We are a holding company. We conduct our operations through our subsidiaries and depend on cash flow
from our subsidiaries to pay distributions to our unitholders and service our debt obligations.
We are a holding company. We conduct our operations through our subsidiaries. As a result, our cash flow
and ability to pay distributions to our unitholders and to service our debt is dependent upon the earnings of our
subsidiaries. In addition, we are dependent on the distribution of earnings, loans or other payments from our
subsidiaries to us. Any payment of dividends, distributions, loans or other payments from our subsidiaries to us
could be subject to statutory or contractual restrictions. Payments to us by our subsidiaries also will be contingent
upon the profitability of our subsidiaries. If we are unable to obtain funds from our subsidiaries we may not be
able to pay distributions to our unitholders or pay interest or principal on our debt securities when due.
Our general partner may cause us to borrow funds in order to make cash distributions, even where the
purpose or effect of the borrowing benefits the general partner or its affiliates.
Our general partner is a wholly-owned subsidiary of ETP, and ETP also owns 32.3 percent of our limited
partnership interests and all of our IDRs. Our general partner may cause us to borrow funds from affiliates of
ETP or from third parties in order to pay cash distributions to our unitholders and to our general partner,
including distributions with respect to our general partner’s IDRs.
Our general partner has a limited call right that may require our unitholders to sell their common units at an
undesirable time or price.
If at any time our general partner and its affiliates own more than 80 percent of the common units, our
general partner will have the right, but not the obligation, which it may assign to any of its affiliates or to us, to
acquire all, but not less than all, of the common units held by unaffiliated persons at a price not less than their
then-current market price. As a result, unitholders may be required to sell their common units at an undesirable
time or price, may not receive a return on the investment, and may incur a tax liability upon the sale.

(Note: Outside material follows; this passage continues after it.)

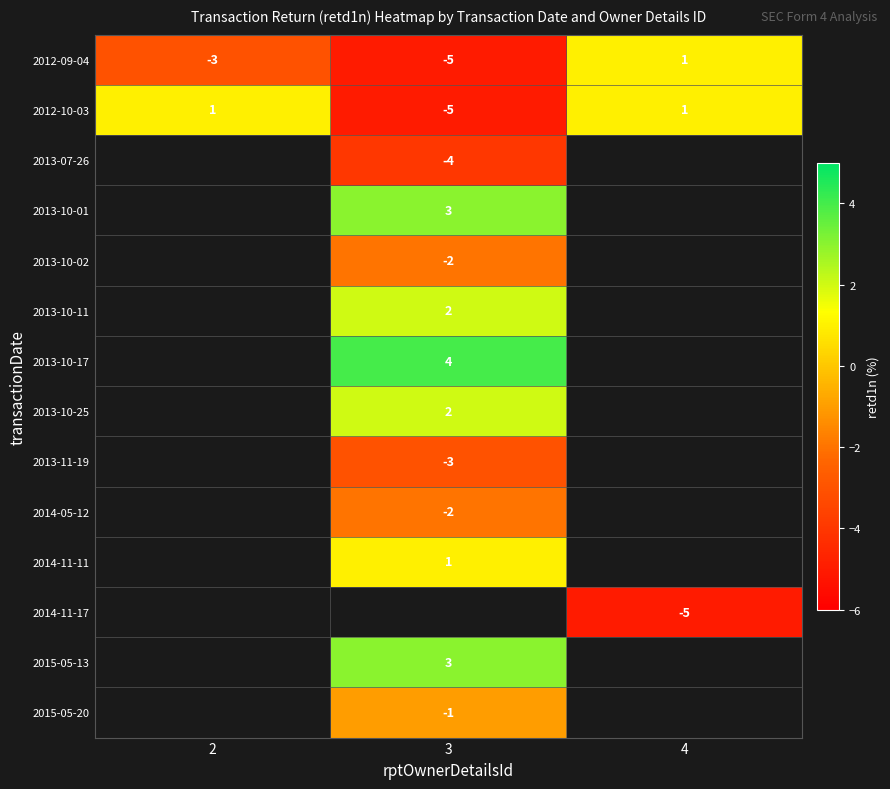

The value of 2012-10-03 at 3 is -8. True or false?

False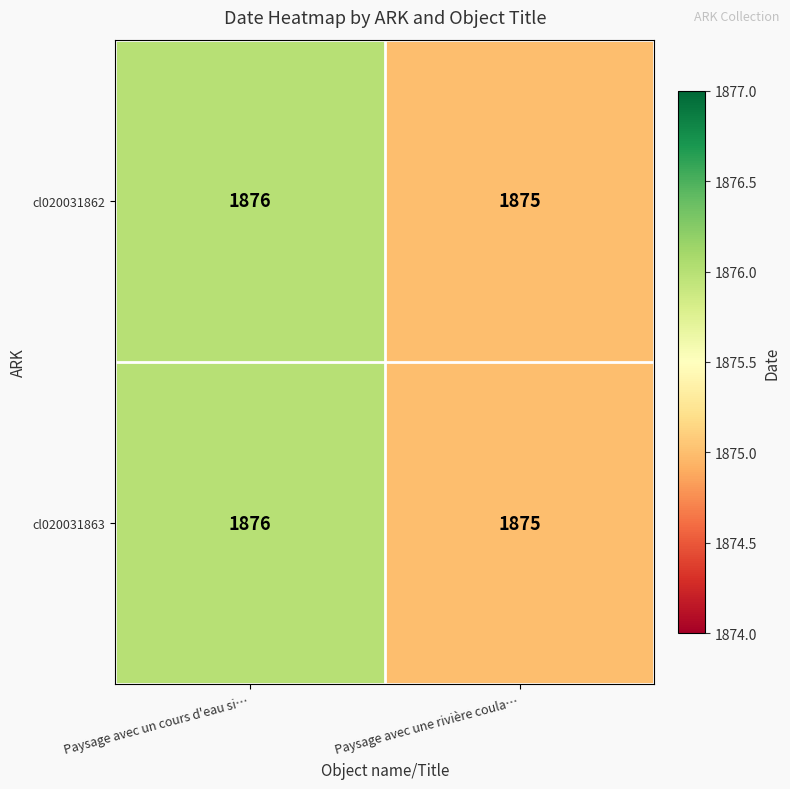

How many series are shown in this chart?

2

We may issue additional common units without unitholder approval, which would dilute our unitholders’
ownership interests.
We may issue an unlimited number of common units or other limited partner interests, including limited
partner interests that rank senior to our common units, without the approval of our unitholders. The issuance of
additional common units, or other equity securities of equal or senior rank, will decrease the proportionate
ownership interest of existing unitholders and reduce the amount of cash available for distribution to our
common unitholders and may adversely affect the market price of our common units.